Ich habe ein wenig geweint, eben, nicht traurig, nicht wehmütig, nicht weil ich zurück möchte, nein, sondern vor Dankbarkeit und Erschütterung über diese Dokumentation Gottes. Uns ist es nicht gegeben, ihn von Angesicht zu Angesicht zu sehen, aber wir müssen sehr erschüttert sein, wenn wir plötzlich erkennen, dass er ein ganzes Leben hindurch am Tage als Wolke und bei Nacht als Feuersäule vor uns hergezogen ist, und dass er uns erlaubt, das plötzlich in einem Augenblick zu sehen. Nun kann nichts mehr geschehen…

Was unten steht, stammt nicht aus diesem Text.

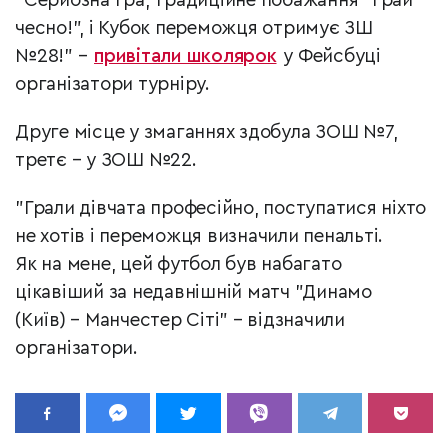
"Серйозна гра, традиційне побажання "Грай
чесно!", і Кубок переможця отримує ЗШ
№28!" –
привітали школярок
у Фейсбуці
організатори турніру.
Друге місце у змаганнях здобула ЗОШ №7,
третє
–
у ЗОШ №22.
"Грали дівчата професійно, поступатися ніхто
не хотів і переможця визначили пенальті.
Як на мене, цей футбол був набагато
цікавіший за недавнішній матч "Динамо
(Київ)
–
Манчестер Сіті"
–
відзначили
організатори.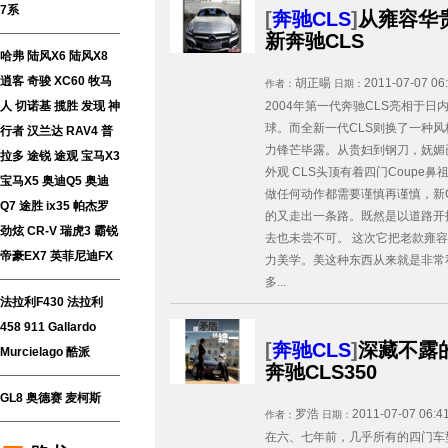
7系
[
奔驰CLS
]
从雍容华
新奔驰CLS
哈弗
陆风X6
陆风X8
逍客
奇骏
XC60
牧马
胡正暘
2011-07-07 06
作者：
日期：
2004年第一代奔驰CLS亮相于
人
切诺基
揽胜
发现
神
球。而全新一代CLS则换了一种
行者
汉兰达
RAV4
普
力锋芒毕露。从贵妇到钢刀，妩媚
拉多
途锐
途观
宝马X3
外观 CLS头顶有着四门Coupe
宝马X5
奥迪Q5
奥迪
做任何动作都需要谨慎再谨慎，新
Q7
途胜
ix35
帕杰罗
的又走出一条路。既然是以道路开
劲炫
CR-V
瑞虎3
霸锐
去也未尝不可。 这次它把老款雍
帝豪EX7
英菲尼迪FX
力美学。美这种东西从来就是非常
多...
法拉利F430
法拉利
458
911
Gallardo
[
奔驰CLS
]
深藏不露的
Murcielago
酷派
奔驰CLS350
GL8
奥德赛
麦柯斯
罗浩
2011-07-07 06:4
作者：
日期：
在六、七年前，几乎所有的四门车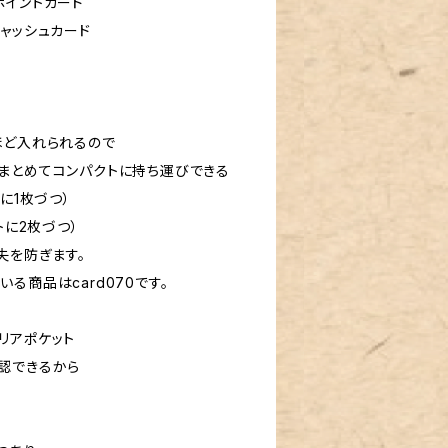
ポイントカード
ャッシュカード
ほど入れられるので
まとめてコンパクトに持ち運びできる
に1枚づつ）
トに2枚づつ）
失を防ぎます。
る商品はcard070です。
リアポケット
認できるから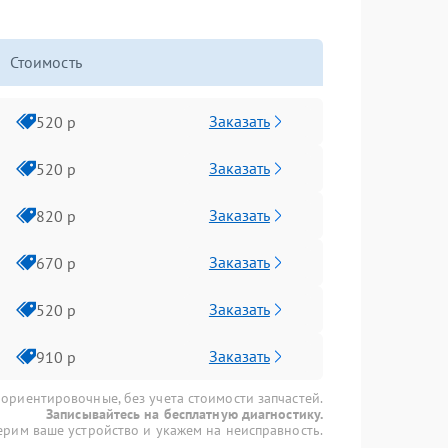
Стоимость
Заказать
520 р
Заказать
520 р
Заказать
820 р
Заказать
670 р
Заказать
520 р
Заказать
910 р
 ориентировочные, без учета стоимости запчастей.
Записывайтесь на бесплатную диагностику.
рим ваше устройство и укажем на неисправность.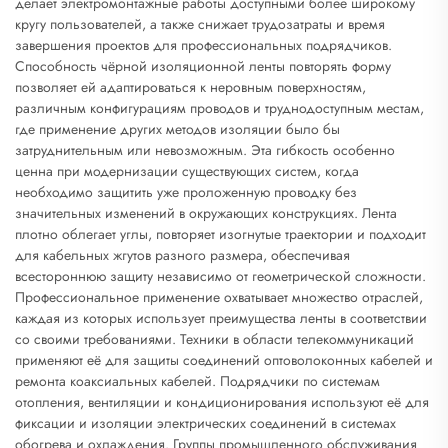
делает электромонтажные работы доступными более широкому
кругу пользователей, а также снижает трудозатраты и время
завершения проектов для профессиональных подрядчиков.
Способность чёрной изоляционной ленты повторять форму
позволяет ей адаптироваться к неровным поверхностям,
различным конфигурациям проводов и труднодоступным местам,
где применение других методов изоляции было бы
затруднительным или невозможным. Эта гибкость особенно
ценна при модернизации существующих систем, когда
необходимо защитить уже проложенную проводку без
значительных изменений в окружающих конструкциях. Лента
плотно облегает углы, повторяет изогнутые траектории и подходит
для кабельных жгутов разного размера, обеспечивая
всестороннюю защиту независимо от геометрической сложности.
Профессиональное применение охватывает множество отраслей,
каждая из которых использует преимущества ленты в соответствии
со своими требованиями. Техники в области телекоммуникаций
применяют её для защиты соединений оптоволоконных кабелей и
ремонта коаксиальных кабелей. Подрядчики по системам
отопления, вентиляции и кондиционирования используют её для
фиксации и изоляции электрических соединений в системах
обогрева и охлаждения. Группы промышленного обслуживания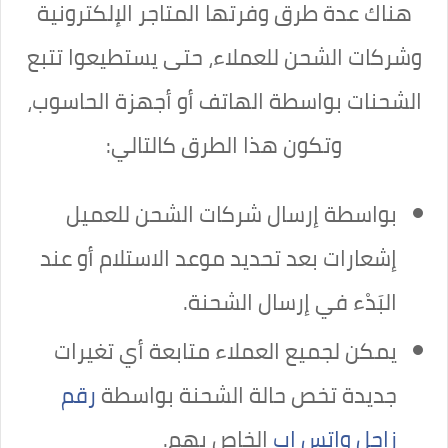
هناك عدة طرق وفرتها المتاجر الإلكترونية
وشركات الشحن للعملاء، حتى يستطيعوا تتبع
الشحنات بواسطة الهاتف أو أجهزة الحاسوب،
وتكون هذا الطرق كالتالي:
بواسطة إرسال شركات الشحن للعميل
إشعارات بعد تحديد موعد الاستلام أو عند
البَدْء في إرسال الشحنة.
يمكن لجميع العملاء متابعة أي تغيرات
جديدة تخص حالة الشحنة بواسطة
رقم
زاجل واتس اب
الخاص بهم.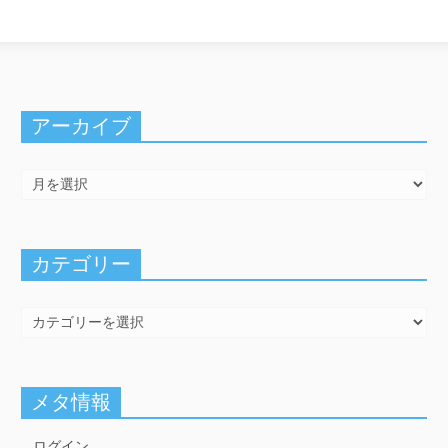
アーカイブ
カテゴリー
メタ情報
ログイン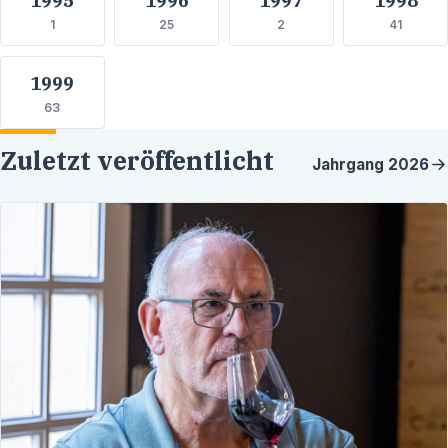
1
25
2
41
1999
63
Zuletzt veröffentlicht
Jahrgang
2026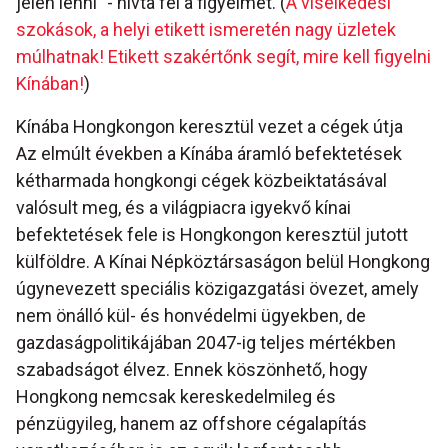
jelen lenni” - hívta fel a figyelmet. (
A viselkedési
szokások, a helyi etikett ismeretén nagy üzletek
múlhatnak! Etikett szakértőnk segít, mire kell figyelni
Kínában!
)
Kínába Hongkongon keresztül vezet a cégek útja
Az elmúlt években a Kínába áramló befektetések
kétharmada hongkongi cégek közbeiktatásával
valósult meg, és a világpiacra igyekvő kínai
befektetések fele is Hongkongon keresztül jutott
külföldre. A Kínai Népköztársaságon belül Hongkong
úgynevezett speciális közigazgatási övezet, amely
nem önálló kül- és honvédelmi ügyekben, de
gazdaságpolitikájában 2047-ig teljes mértékben
szabadságot élvez. Ennek köszönhető, hogy
Hongkong nemcsak kereskedelmileg és
pénzügyileg, hanem az offshore cégalapítás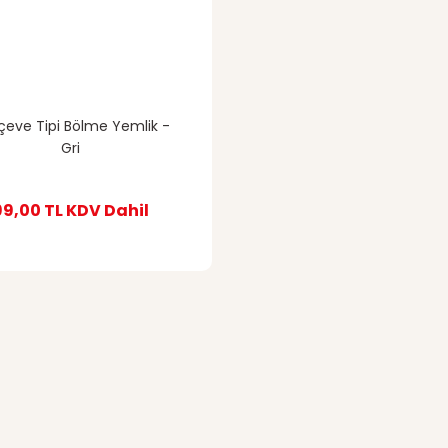
çeve Tipi Bölme Yemlik -
Gri
99,00 TL
KDV Dahil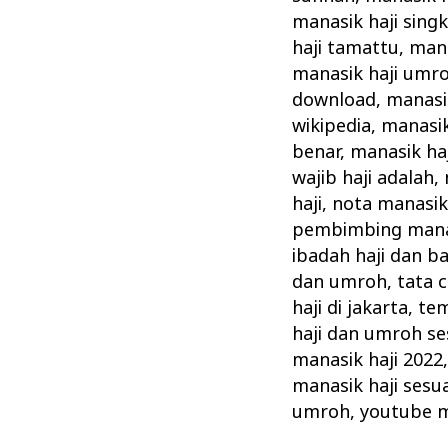
manasik haji sing
haji tamattu
,
mana
manasik haji umr
download
,
manasik
wikipedia
,
manasik
benar
,
manasik ha
wajib haji adalah
,
haji
,
nota manasik 
pembimbing manas
ibadah haji dan b
dan umroh
,
tata 
haji di jakarta
,
tem
haji dan umroh se
manasik haji 2022
manasik haji sesu
umroh
,
youtube m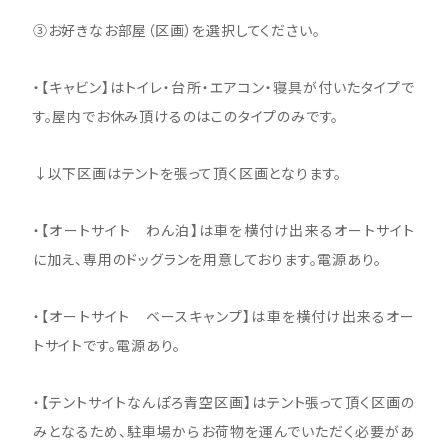
③お好きなお部屋（区画）を選択してください。
・【キャビン】はトイレ・台所・エアコン・寝具が付いたタイプで
す。屋内でお休み頂けるのはこのタイプのみです。
↓以下区画はテントを張って頂く区画となります。
・【オートサイト わん泊】は車を横付け出来るオートサイト
に加え、専用のドッグランを用意しております。電源あり。
・【オートサイト ベースキャンプ】は車を横付け出来るオー
トサイトです。電源あり。
・【テントサイトなんぽろ青空区画】はテント張って頂く区画の
みとなるため、駐車場からお荷物を運んでいただく必要があ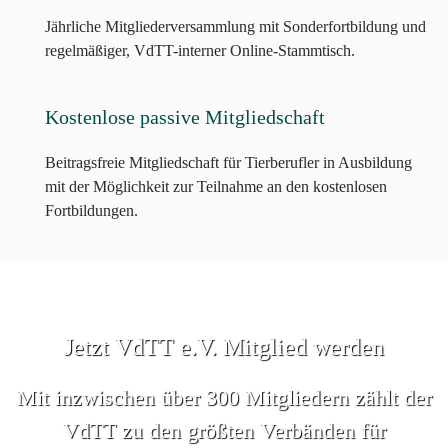
Jährliche Mitgliederversammlung mit Sonderfortbildung und
regelmäßiger, VdTT-interner Online-Stammtisch.
Kostenlose passive Mitgliedschaft
Beitragsfreie Mitgliedschaft für Tierberufler in Ausbildung
mit der Möglichkeit zur Teilnahme an den kostenlosen
Fortbildungen.
Jetzt VdTT e.V. Mitglied werden
Mit inzwischen über 300 Mitgliedern zählt der
VdTT zu den größten Verbänden für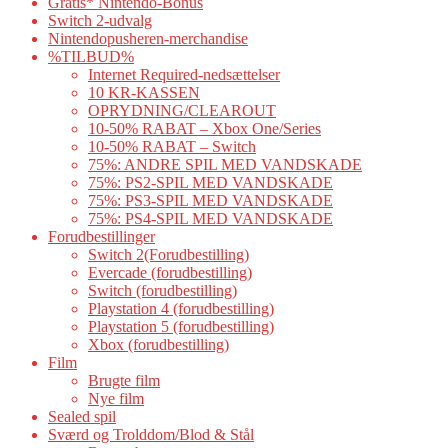
Gratis* Nintendo-Bonus
Switch 2-udvalg
Nintendopusheren-merchandise
%TILBUD%
Internet Required-nedsættelser
10 KR-KASSEN
OPRYDNING/CLEAROUT
10-50% RABAT – Xbox One/Series
10-50% RABAT – Switch
75%: ANDRE SPIL MED VANDSKADE
75%: PS2-SPIL MED VANDSKADE
75%: PS3-SPIL MED VANDSKADE
75%: PS4-SPIL MED VANDSKADE
Forudbestillinger
Switch 2(Forudbestilling)
Evercade (forudbestilling)
Switch (forudbestilling)
Playstation 4 (forudbestilling)
Playstation 5 (forudbestilling)
Xbox (forudbestilling)
Film
Brugte film
Nye film
Sealed spil
Sværd og Trolddom/Blod & Stål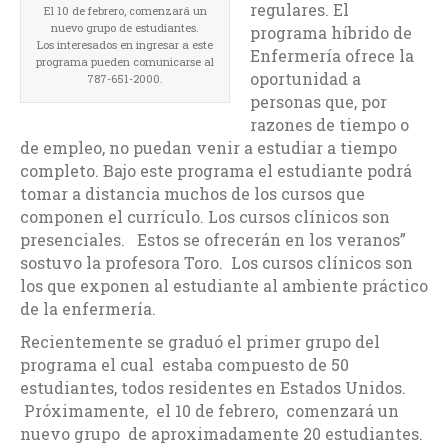
regulares. El
El 10 de febrero, comenzará un
nuevo grupo de estudiantes.
programa híbrido de
Los interesados en ingresar a este
Enfermería ofrece la
programa pueden comunicarse al
oportunidad a
787-651-2000.
personas que, por
razones de tiempo o
de empleo, no puedan venir a estudiar a tiempo
completo. Bajo este programa el estudiante podrá
tomar a distancia muchos de los cursos que
componen el currículo. Los cursos clínicos son
presenciales. Estos se ofrecerán en los veranos”
sostuvo la profesora Toro. Los cursos clínicos son
los que exponen al estudiante al ambiente práctico
de la enfermería.
Recientemente se graduó el primer grupo del
programa el cual estaba compuesto de 50
estudiantes, todos residentes en Estados Unidos.
Próximamente, el 10 de febrero, comenzará un
nuevo grupo de aproximadamente 20 estudiantes.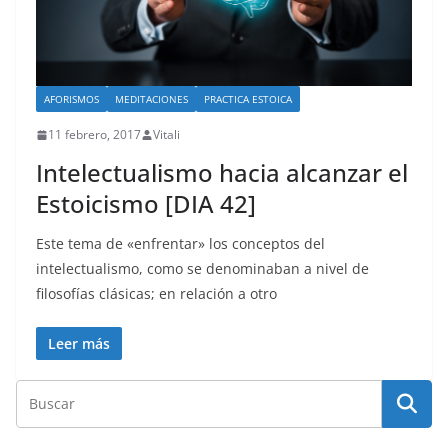
AFORISMOS
MEDITACIONES
PRACTICA ESTOICA
11 febrero, 2017
Vitali
Intelectualismo hacia alcanzar el
Estoicismo [DIA 42]
Este tema de «enfrentar» los conceptos del
intelectualismo, como se denominaban a nivel de
filosofías clásicas; en relación a otro
Leer más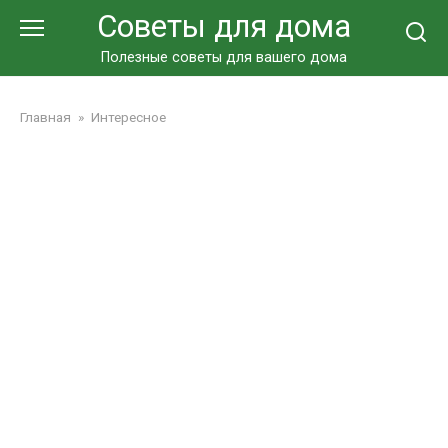
Перейти
Советы для дома
к
контенту
Полезные советы для вашего дома
Главная
»
Интересное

Mein Herz, mein Leben ist vollendet, und ich kann von mir sagen: er starb alt und lebenssatt. Das ändert nichts daran, dass ich gerne noch etwas leben möchte, dass ich Dich gerne noch ein Stück auf dieser Erde begleitete. Aber dann bedürfte es noch eines neuen Auftrages Gottes. Der Auftrag, für den Gott mich gemacht hat, ist erfüllt. Will er mir noch einen neuen Auftrag geben, so werden wir es erfahren. Darum strenge Dich ruhig an, mein Leben zu retten, falls ich den heutigen Tag überleben sollte. Vielleicht gibt es noch einen Auftrag.
Ich höre auf, denn es ist nichts weiter zu sagen. Ich habe auch niemanden genannt, den Du grüßen und umarmen sollst. Du weißt selbst, wem meine Aufträge für Dich gelten. Alle unsere lieben Sprüche sind in meinem Herzen und in Deinem Herzen. Ich aber sage Dir zum Schluss, kraft des Schatzes, der aus mir gesprochen hat und der dieses bescheidene irdene Gefäß erfüllt:
Die Gnade unseres Herrn Jesu Christi und die Liebe Gottes und die Gemeinschaft des Heiligen Geistes sei mit Euch allen. Amen.
Quelle: Helmut Gollwitzer/Käthe Kuhn/Reinhold Schneider (Hrsg.), Du hast mich heimgesucht bei Nacht: Abschiedsbriefe und Aufzeichnungen des Widerstandes 1933 – 1945. Chr. Kaiser Verlag, 3. erw. A., München 1955, Seiten 216-224.